Les clubs de foot normands font face à une hausse des violences. Les exemples se multiplient comme à Arques-la-Bataille, près de Dieppe, vandalisé il y a deux mois. C’est le constat que fait la Ligue de football de Normandie sur ICI Normandie, ce vendredi 3 avril. Son président, Romain Féret constate en effet, au niveau de la Ligue, «à peu près 60 à 70 dossiers disciplinaires déposés par semaine, qui vont de la contestation à des dossiers beaucoup plus graves. On a une augmentation par rapport à l’année dernière. Est-ce lié au fait qu’il y a plus de remontées, à travers nos réseaux d’information, un plus grand travail avec les services de l’État ?», s’interroge-t-il, ajoutant que cette violence n’est pas forcément propre aux clubs de football. «La violence vient aussi de l’extérieur. C’est toute la difficulté pour la Ligue de football et ses commissions d’identifier les gens qui sont licenciés et sur lesquels on peut avoir un pouvoir et ceux qui ne sont pas licenciés. On a besoin dans ce cas des services de l’État pour nous aider à éliminer ces comportements.»
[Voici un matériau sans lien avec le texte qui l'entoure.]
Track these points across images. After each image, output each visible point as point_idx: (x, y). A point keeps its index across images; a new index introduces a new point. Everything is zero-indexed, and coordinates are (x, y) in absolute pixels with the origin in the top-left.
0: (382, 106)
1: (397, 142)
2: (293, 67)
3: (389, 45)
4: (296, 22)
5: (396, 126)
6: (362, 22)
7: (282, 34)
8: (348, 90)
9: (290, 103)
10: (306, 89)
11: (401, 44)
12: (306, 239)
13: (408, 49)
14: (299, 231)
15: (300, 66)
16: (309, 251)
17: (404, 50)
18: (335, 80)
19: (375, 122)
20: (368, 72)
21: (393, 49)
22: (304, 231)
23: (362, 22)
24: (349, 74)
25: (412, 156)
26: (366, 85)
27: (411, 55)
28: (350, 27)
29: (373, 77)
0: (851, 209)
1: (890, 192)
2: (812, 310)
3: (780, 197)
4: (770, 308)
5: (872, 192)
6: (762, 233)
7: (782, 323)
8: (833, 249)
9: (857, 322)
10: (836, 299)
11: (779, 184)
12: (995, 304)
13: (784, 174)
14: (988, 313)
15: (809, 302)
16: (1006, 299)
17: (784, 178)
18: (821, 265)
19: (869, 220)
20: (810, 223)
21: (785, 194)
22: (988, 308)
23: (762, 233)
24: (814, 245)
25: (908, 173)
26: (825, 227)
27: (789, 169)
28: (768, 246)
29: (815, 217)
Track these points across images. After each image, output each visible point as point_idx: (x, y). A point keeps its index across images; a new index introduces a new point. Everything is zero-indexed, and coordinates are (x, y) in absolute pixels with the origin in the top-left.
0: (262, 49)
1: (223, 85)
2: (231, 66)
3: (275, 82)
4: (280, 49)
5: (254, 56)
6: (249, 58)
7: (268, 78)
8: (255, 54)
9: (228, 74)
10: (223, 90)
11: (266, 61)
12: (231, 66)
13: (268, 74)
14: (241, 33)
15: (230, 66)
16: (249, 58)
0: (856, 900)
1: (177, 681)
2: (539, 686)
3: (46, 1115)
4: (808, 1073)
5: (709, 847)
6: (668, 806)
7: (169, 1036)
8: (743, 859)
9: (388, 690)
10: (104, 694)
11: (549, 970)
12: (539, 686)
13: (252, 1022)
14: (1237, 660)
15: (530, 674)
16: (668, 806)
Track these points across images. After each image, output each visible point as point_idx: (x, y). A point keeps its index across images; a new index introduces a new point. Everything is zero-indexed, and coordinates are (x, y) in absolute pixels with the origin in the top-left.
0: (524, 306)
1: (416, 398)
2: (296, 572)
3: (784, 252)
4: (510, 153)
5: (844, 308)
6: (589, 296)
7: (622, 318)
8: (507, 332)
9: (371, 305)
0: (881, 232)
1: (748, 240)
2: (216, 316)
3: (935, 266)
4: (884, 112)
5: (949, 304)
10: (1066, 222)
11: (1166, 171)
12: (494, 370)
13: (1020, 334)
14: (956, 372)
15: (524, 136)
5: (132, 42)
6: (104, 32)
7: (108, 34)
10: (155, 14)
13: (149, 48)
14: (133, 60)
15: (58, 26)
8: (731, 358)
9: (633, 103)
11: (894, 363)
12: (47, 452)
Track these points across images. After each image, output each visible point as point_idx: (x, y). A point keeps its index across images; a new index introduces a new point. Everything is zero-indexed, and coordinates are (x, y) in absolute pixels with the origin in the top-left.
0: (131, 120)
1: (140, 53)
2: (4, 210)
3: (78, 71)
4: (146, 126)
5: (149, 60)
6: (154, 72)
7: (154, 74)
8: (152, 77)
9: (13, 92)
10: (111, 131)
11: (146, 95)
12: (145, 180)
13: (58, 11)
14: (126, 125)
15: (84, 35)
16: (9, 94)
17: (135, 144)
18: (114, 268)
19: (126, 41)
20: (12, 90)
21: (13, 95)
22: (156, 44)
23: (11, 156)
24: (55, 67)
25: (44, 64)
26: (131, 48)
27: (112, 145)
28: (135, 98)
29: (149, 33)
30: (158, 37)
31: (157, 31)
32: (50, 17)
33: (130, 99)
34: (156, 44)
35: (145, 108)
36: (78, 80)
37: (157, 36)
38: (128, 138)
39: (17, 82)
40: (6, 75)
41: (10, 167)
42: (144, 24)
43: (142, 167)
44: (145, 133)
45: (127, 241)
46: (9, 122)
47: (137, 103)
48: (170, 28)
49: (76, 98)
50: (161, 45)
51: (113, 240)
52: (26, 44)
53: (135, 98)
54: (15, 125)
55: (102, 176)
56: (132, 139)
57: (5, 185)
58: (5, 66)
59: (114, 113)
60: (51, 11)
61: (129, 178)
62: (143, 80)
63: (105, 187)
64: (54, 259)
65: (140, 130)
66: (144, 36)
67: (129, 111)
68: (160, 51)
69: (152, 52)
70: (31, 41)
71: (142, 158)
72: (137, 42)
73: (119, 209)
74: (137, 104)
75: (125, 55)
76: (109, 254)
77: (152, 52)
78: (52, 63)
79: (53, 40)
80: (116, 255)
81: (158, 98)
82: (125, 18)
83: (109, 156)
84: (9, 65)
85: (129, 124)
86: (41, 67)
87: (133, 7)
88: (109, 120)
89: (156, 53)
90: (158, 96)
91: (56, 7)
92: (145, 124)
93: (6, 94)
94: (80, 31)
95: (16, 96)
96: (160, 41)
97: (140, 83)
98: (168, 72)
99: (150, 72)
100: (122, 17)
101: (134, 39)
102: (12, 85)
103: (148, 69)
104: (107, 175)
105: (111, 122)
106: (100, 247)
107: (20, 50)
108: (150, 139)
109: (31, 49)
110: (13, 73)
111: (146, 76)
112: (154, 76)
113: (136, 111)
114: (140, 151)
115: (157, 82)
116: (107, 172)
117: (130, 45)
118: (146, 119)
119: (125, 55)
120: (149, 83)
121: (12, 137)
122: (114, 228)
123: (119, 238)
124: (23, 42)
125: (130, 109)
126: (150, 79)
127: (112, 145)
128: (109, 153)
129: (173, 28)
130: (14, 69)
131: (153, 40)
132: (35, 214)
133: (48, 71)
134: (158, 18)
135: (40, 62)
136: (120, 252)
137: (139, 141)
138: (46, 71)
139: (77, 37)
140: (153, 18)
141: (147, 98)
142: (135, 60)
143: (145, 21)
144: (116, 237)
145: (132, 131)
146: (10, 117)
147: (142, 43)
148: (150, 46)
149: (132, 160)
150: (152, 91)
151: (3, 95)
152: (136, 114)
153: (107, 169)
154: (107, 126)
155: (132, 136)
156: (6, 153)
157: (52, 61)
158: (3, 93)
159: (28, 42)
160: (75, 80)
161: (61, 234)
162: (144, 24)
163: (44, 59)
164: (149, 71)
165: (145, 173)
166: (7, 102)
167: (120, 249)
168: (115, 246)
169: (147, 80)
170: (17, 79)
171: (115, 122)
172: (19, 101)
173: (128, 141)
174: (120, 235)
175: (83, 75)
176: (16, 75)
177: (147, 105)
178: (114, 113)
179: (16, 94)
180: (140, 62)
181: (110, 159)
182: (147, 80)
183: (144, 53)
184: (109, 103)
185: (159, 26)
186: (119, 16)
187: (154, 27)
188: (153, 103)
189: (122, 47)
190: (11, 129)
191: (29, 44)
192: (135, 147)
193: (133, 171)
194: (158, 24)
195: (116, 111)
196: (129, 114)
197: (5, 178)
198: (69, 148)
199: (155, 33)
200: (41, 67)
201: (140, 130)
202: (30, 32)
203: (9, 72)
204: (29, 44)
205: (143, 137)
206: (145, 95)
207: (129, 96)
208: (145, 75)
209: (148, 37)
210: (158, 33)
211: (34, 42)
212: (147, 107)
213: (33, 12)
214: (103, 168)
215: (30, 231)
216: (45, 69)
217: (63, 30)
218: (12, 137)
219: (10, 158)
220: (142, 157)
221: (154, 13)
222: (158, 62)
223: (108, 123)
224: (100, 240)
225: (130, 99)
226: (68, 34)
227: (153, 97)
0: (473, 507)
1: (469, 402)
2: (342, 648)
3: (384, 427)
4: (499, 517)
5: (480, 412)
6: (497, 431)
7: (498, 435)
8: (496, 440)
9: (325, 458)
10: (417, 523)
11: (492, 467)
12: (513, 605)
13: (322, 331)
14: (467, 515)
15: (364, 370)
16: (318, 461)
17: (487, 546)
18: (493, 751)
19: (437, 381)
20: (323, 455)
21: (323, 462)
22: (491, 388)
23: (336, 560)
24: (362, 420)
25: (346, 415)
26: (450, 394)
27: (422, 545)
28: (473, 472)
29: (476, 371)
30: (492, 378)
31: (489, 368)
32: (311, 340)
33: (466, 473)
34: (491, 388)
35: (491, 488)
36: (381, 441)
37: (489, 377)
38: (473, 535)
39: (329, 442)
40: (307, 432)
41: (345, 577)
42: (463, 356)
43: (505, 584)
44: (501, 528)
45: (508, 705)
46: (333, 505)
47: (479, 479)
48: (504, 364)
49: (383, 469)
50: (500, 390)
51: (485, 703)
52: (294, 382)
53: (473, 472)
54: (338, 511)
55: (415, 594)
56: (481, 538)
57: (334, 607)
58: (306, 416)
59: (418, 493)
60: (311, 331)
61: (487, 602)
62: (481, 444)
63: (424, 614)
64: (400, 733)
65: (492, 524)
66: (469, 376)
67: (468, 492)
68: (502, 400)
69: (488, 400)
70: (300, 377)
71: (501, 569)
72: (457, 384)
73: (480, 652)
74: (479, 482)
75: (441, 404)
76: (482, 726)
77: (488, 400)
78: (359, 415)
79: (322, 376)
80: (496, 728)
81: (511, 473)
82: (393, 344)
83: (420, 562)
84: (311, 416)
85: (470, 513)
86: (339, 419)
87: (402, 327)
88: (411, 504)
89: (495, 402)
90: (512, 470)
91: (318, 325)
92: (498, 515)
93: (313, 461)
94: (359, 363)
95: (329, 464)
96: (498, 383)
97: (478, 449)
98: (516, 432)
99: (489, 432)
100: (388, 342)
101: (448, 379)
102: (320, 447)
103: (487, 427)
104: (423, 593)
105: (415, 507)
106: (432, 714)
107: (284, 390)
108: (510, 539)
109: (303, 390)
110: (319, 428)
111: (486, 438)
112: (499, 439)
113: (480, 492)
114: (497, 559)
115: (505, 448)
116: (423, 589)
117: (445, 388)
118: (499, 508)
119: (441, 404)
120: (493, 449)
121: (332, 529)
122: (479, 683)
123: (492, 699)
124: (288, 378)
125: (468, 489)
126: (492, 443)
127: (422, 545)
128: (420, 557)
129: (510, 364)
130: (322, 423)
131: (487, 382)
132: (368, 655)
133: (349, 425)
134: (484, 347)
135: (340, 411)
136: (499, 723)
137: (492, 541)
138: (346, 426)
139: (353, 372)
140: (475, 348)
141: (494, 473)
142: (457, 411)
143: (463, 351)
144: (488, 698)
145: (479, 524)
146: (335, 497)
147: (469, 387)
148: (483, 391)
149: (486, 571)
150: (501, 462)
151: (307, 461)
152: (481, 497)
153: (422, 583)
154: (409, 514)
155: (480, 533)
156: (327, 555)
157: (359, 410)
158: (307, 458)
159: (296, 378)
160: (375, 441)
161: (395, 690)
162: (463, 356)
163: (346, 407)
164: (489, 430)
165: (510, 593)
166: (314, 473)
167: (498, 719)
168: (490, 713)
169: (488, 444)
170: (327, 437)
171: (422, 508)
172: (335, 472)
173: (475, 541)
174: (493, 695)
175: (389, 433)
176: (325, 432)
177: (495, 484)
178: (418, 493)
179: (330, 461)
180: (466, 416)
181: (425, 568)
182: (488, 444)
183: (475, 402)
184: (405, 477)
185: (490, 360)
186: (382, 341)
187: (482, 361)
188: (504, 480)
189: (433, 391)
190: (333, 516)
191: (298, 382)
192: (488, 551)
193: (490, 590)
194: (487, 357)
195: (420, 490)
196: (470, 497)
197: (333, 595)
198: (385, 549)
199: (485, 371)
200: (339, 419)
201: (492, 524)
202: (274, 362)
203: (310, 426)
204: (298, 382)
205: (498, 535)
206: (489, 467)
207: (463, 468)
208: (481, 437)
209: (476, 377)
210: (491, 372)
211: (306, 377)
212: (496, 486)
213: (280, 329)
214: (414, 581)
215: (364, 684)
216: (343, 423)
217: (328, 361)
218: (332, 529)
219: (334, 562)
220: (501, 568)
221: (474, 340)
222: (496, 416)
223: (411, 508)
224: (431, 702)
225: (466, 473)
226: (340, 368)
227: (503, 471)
Des violences de plus en plus marquées chez les jeunes, y compris les enfants
Romain Féret indique que ces faits de violences se situent surtout chez les jeunes et les vétérans, c’est-à-dire des joueurs de plus de 35 ans. Les violences surviennent même chez les moins de 11 ans. «On a eu une bagarre entre parents lors d’un match de U11. On a un vrai sujet sociétal. Alors, est-ce que c’est l’effet Mbappé, le projet Mbappé, avec l’espoir pour certains parents d’un ascenseur social, via leurs enfants ? En tout cas, certains parents remplacent aujourd’hui l’éducateur, au même titre que certains parents ont remplacé les professeurs.» Pour lui, cela s’explique aussi par le besoin de compétition, alors que le football, c’est du plaisir normalement. Il pense aussi que c’est un problème d’éducation. «On a oublié quelle était la valeur du sport, quels étaient les enjeux, donc il faut se demander comment faire en sorte que le modèle compétitif ne dépasse pas le parcours de l’enfant.» Le conseil du président de la Ligue aux présidents de club est de faire des matchs à huis clos.